Sanjay Malhotra,Governor, Reserve Bank of India
The Reserve Bank on Wednesday retained the GDP growth projection for the current fiscal year at 6.5 per cent while lowering the inflation forecast to 3.1 per cent from 3.7 per cent.
Mumbai: After three successive interest cuts, the Reserve Bank on Wednesday decided to keep policy rate unchanged at 5.5 per cent and retained the neutral stance, weighed by concerns over tariff uncertainties.
Announcing the third bi-monthly monetary policy of the current fiscal, RBI Governor Sanjay Malhotra said that the growth rate projection for FY26 has been retained at 6.5 per cent.
He further said the Monetary Policy Committee (MPC) unanimously decided to keep the short-term lending rate or repo rate unchanged at 5.5 per cent with neutral stance.
With regard to inflation forecast, the governor lowered the projection to 3.1 per cent from the earlier estimate of 3.7 per cent for the current financial year.
Malhotra said the above normal southwest monsoon, lower inflation, rising capacity utilisation, and congenial financial conditions continue to support domestic economic activity.

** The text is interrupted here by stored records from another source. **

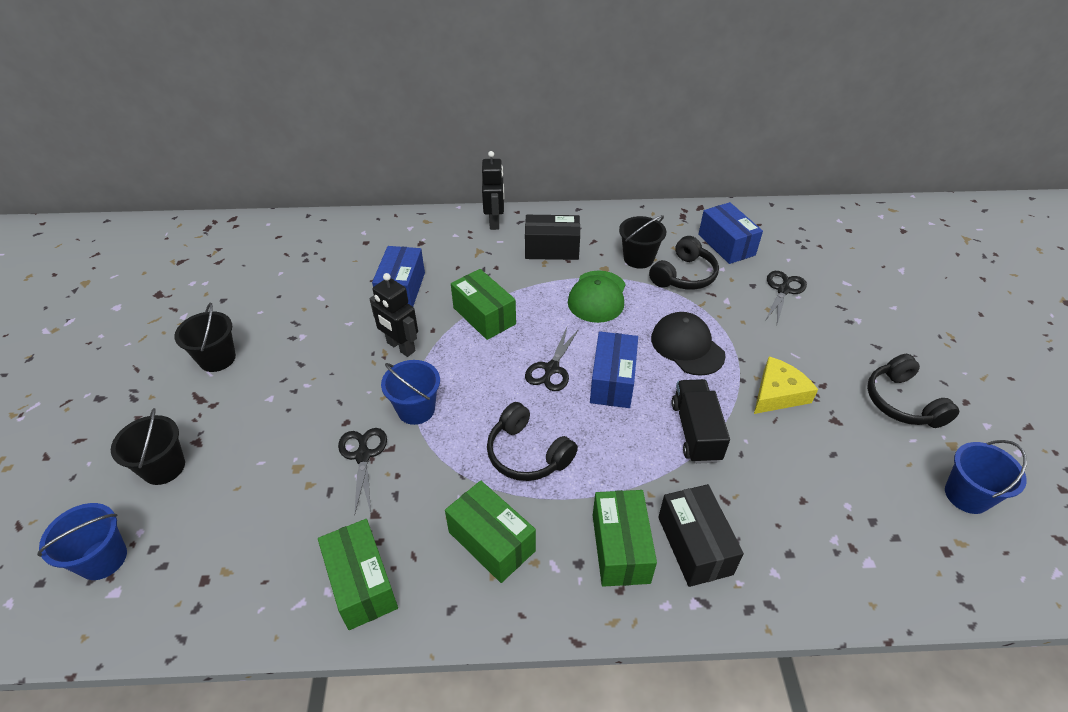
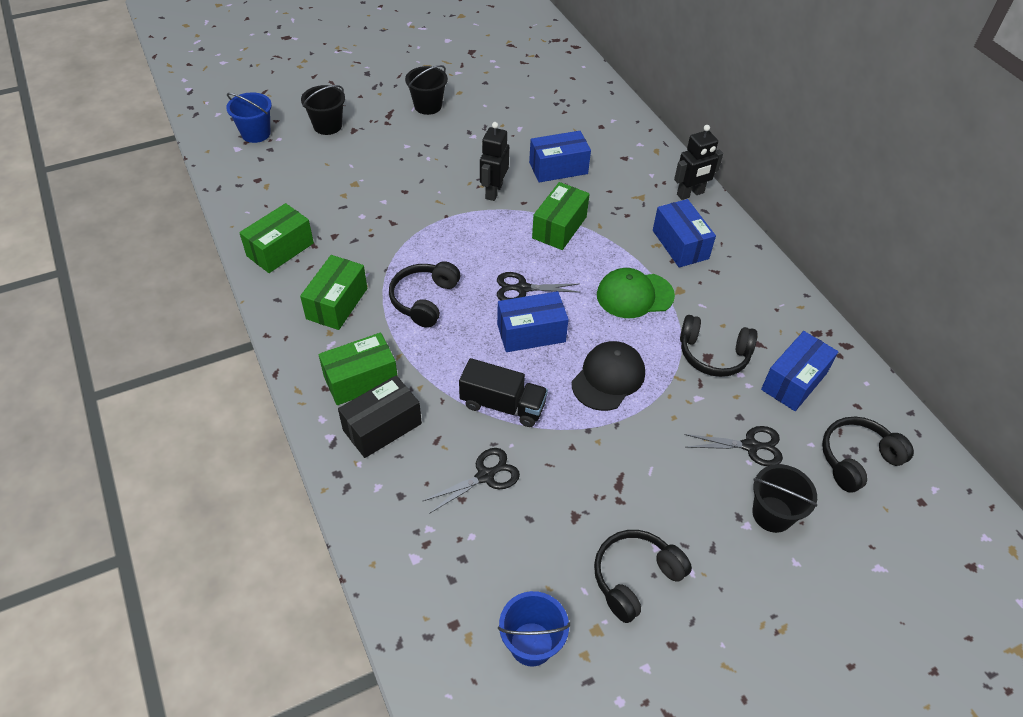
camera: 65 degrees right, 5 degrees up
(363, 455) = (379, 211): black scissors -> black scissors (485, 476)
(416, 409) = (435, 223): blue bucket -> none
(552, 249) = (680, 244): black box -> blue box
(638, 258) = (714, 312): black bucket -> black bucket (772, 514)
(695, 431) = (503, 405): black truck -> black truck turned 45 degrees clockwise
(778, 393) = (585, 462): yellow cheese -> none
(807, 243) = (857, 459): none -> black headphones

The supportive monetary, regulatory and fiscal policies, including robust government capital expenditure, should also boost demand. The services sector is expected to remain buoyant, with sustained growth in construction and trade in the coming months.
Since February 2025, the RBI has reduced the policy rate by 100 basis points. In its previous policy review in June, it had trimmed the repo rate by 50 basis points to 5.5 per cent.

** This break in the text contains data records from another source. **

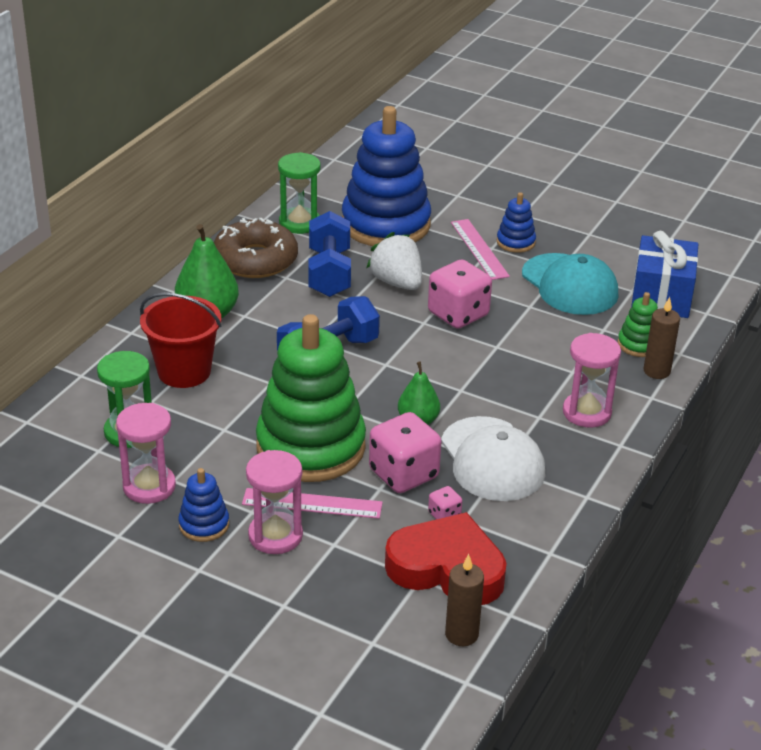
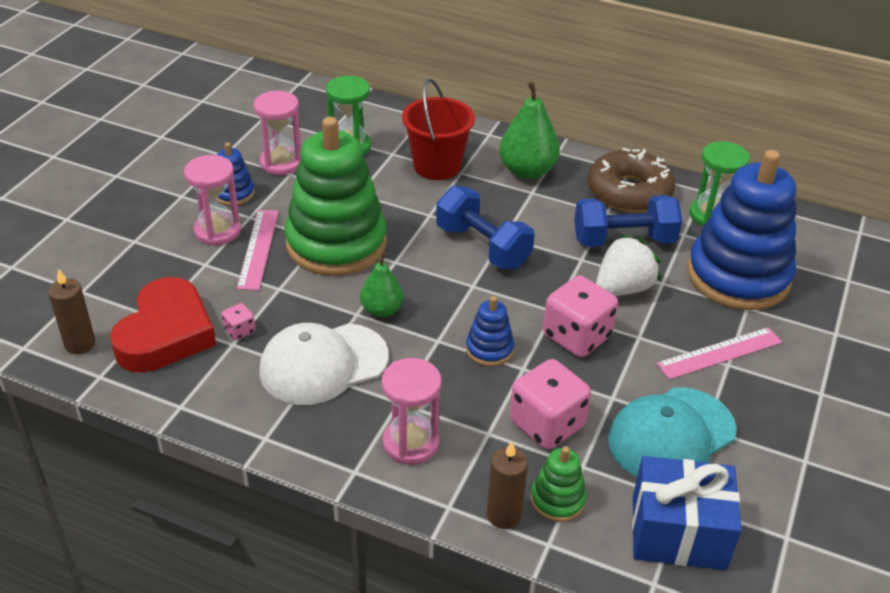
camera: 85 degrees right, 5 degrees up
(403, 474) = (299, 302): pink dice -> pink dice (547, 424)
(515, 242) = (750, 386): blue stacking toy -> blue stacking toy (489, 349)

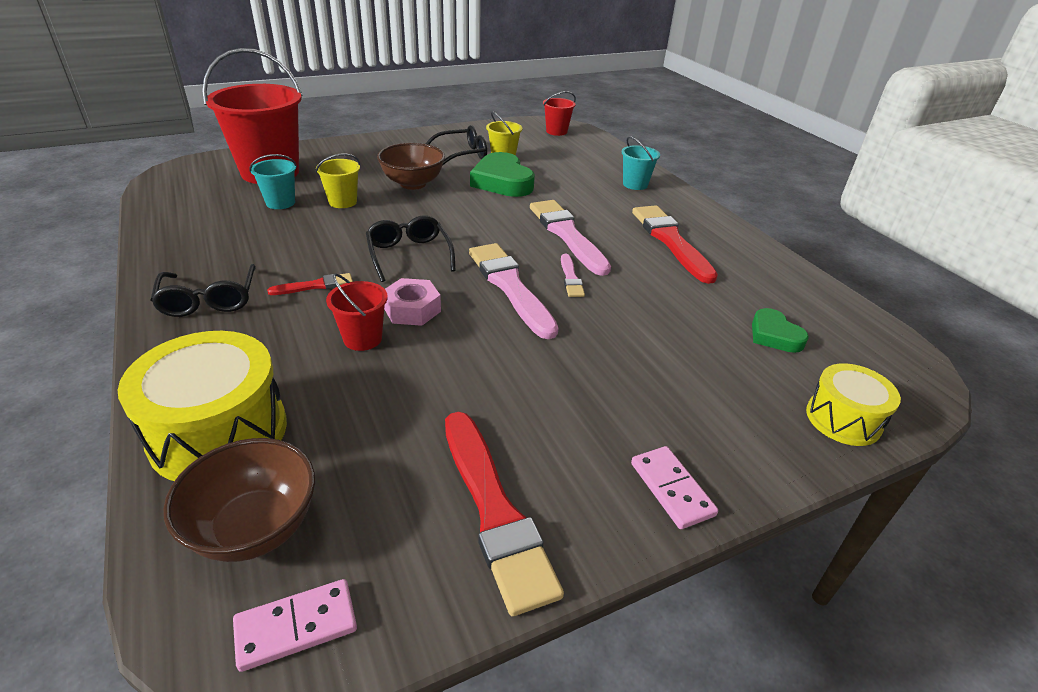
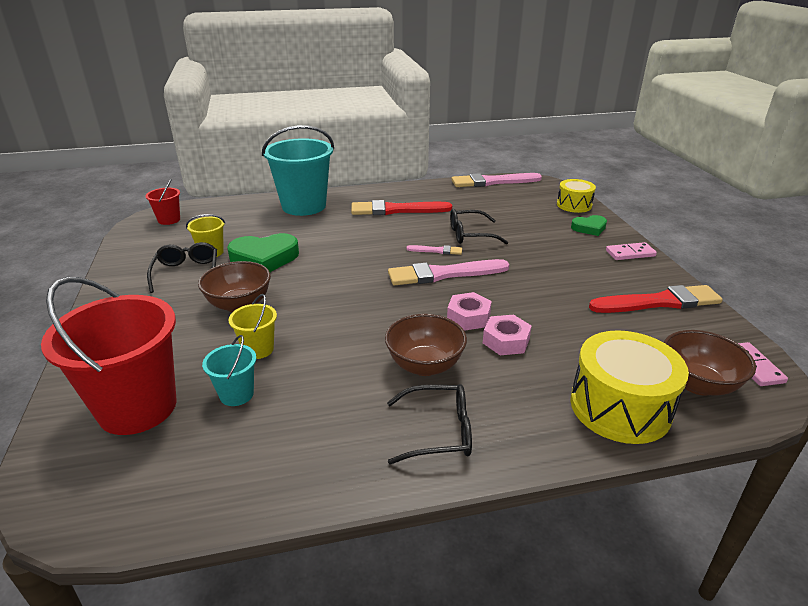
camera: 75 degrees left, 5 degrees down
(315, 286) = (425, 365): red brush -> brown bowl
(362, 338) = (506, 341): red bucket -> pink nut
(409, 254) = (384, 314): black glasses -> black glasses (470, 234)
(567, 235) = (374, 243): pink brush -> pink brush (492, 182)
(635, 184) = (304, 206): turquoise bucket -> turquoise bucket, size x2.16
(774, 335) = (507, 204): green heart -> green heart (589, 228)

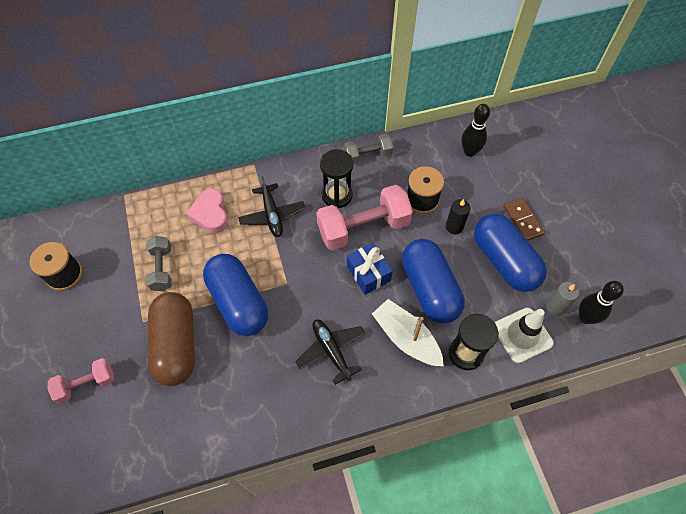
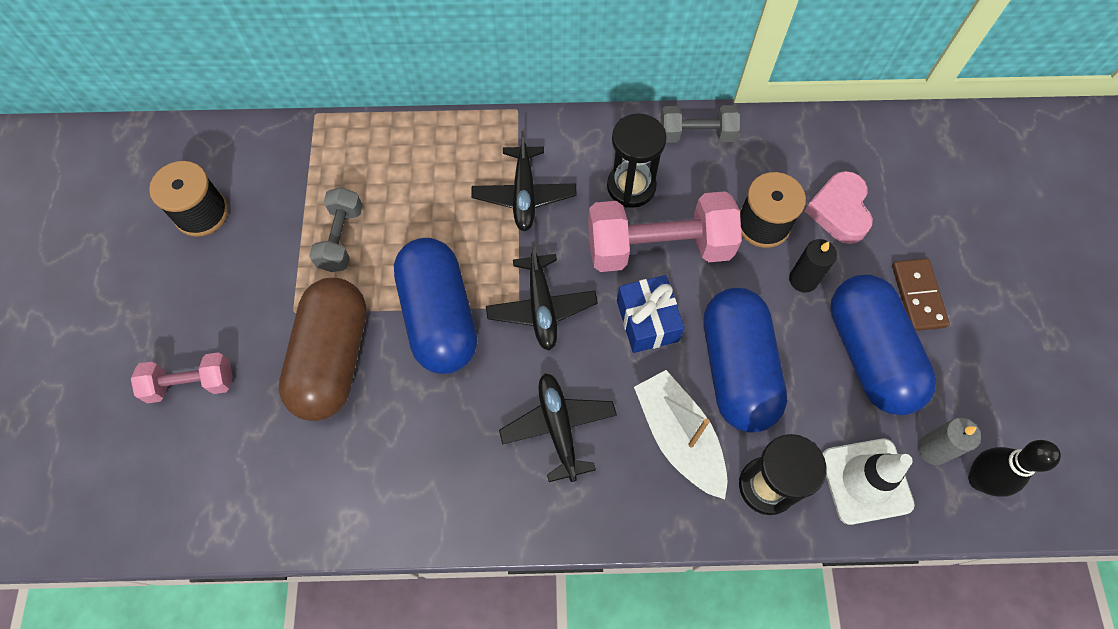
camera: 15 degrees right, 5 degrees up
(210, 214) = (433, 171): pink heart -> pink heart (839, 211)
(301, 281) = (541, 307): none -> black plane
(470, 152) = (861, 164): black bowling pin -> none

The central bank has been tasked by the government to ensure that consumer price index (CPI) based retail inflation remains at 4 per cent with a margin of 2 per cent on either side.

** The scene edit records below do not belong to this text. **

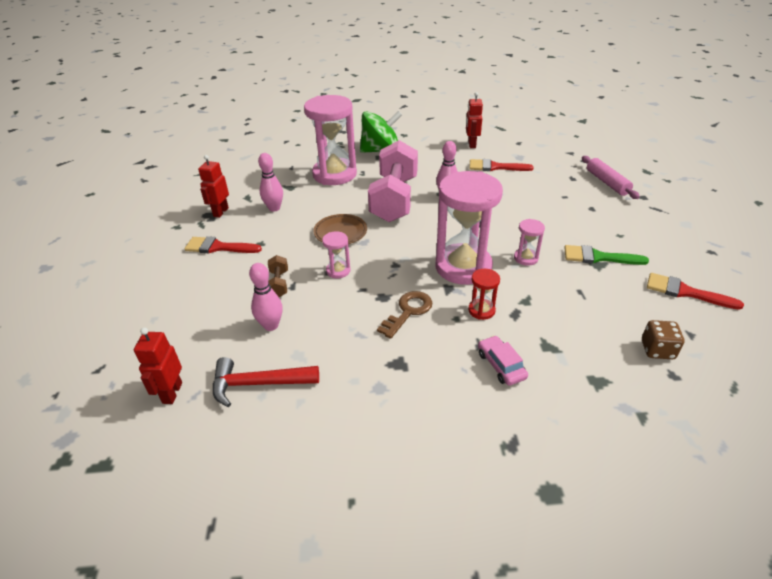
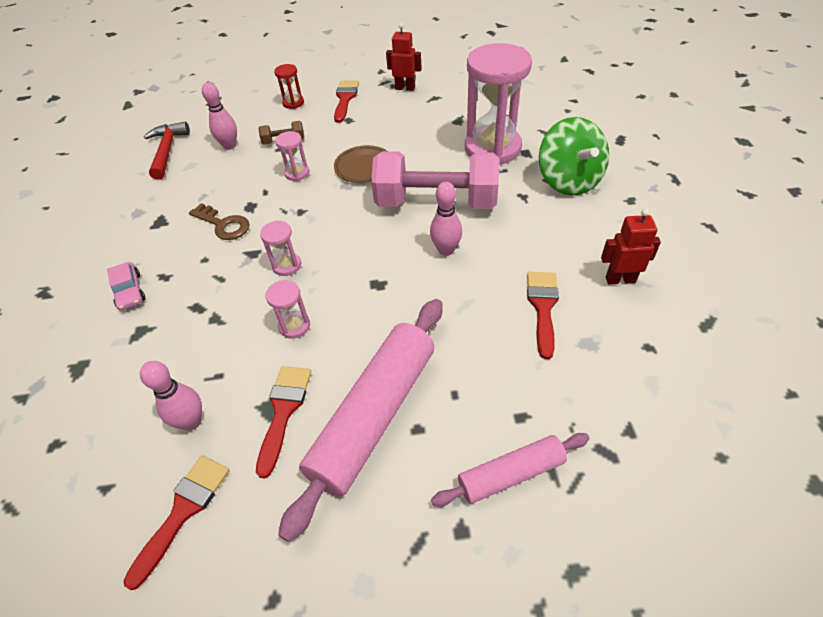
camera: 90 degrees right, 10 degrees up
(172, 393) = (174, 115): red robot -> none
(274, 208) = (413, 118): pink bowling pin -> pink bowling pin (191, 421)
(463, 267) = (287, 265): pink hourglass -> pink hourglass, size x0.43
(481, 310) = (210, 279): red hourglass -> red hourglass (293, 103)
(501, 365) = (129, 291): pink car -> pink car turned 90 degrees clockwise
(588, 222) = (375, 415): none -> pink rolling pin
(598, 257) = (284, 411): green brush -> red brush
(657, 350) = (95, 438): brown dice -> none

Based on the recommendation of the MPC, the RBI reduced the repo rate by 25 bps each in February and April, and 50 basis points in June amidst easing retail inflation.
The six-member rate-setting panel held the policy rate in a unanimous vote and decided to continue with a “neutral” stance.
Global trade challenges continue to linger but prospects for the Indian economy remain “bright”, Governor Sanjay Malhotra said in his statement.
While headline inflation is much lower than expected, it is largely due to volatile food prices, Malhotra said.
The surprise U.S. imposition of a 25% tariff on imports from India from August 1 could shave off up to 40 basis points from that level, while stunting business investment, economists have said. Just weeks ago, Indian officials had hoped to strike a deal that would cap tariffs at 15%.
Inflation slowed to a six-year low of 2.10% in June and is expected to fall to record lows when July data is released next week, before picking up again later in the year.
The inflation outlook has become “more benign”, Malhotra said, cutting the central bank’s inflation forecast for the current financial year to 3.1% from 3.7% earlier.
India’s benchmark 10-year bond yield rose 4 bps to 6.3701%, while the rupee was little changed at 87.7350. The benchmark equity indexes were down around 0.2% each
The retail inflation is trending below 4 per cent since February this year. It eased to a six-year low of 2.1 per cent in June, aided by an easing of food prices and favourable base effect.
Food inflation, which accounts for nearly half of the Consumer Price Index (CPI) basket, slipped to (-)1.06 per cent in June from 0.99 per cent in May. The decline was largely driven by lower prices in key categories such as vegetables, pulses, meat and fish, cereals, sugar, milk, and spices.
The MPC consists of three RBI officials — Sanjay Malhotra (Governor), Poonam Gupta (Deputy Governor), Rajiv Ranjan (Executive Director) — and three external members — Nagesh Kumar (Director and Chief Executive, Institute for Studies in Industrial Development, New Delhi), Saugata Bhattacharya (Economist), and Ram Singh (Director, Delhi School of Economics).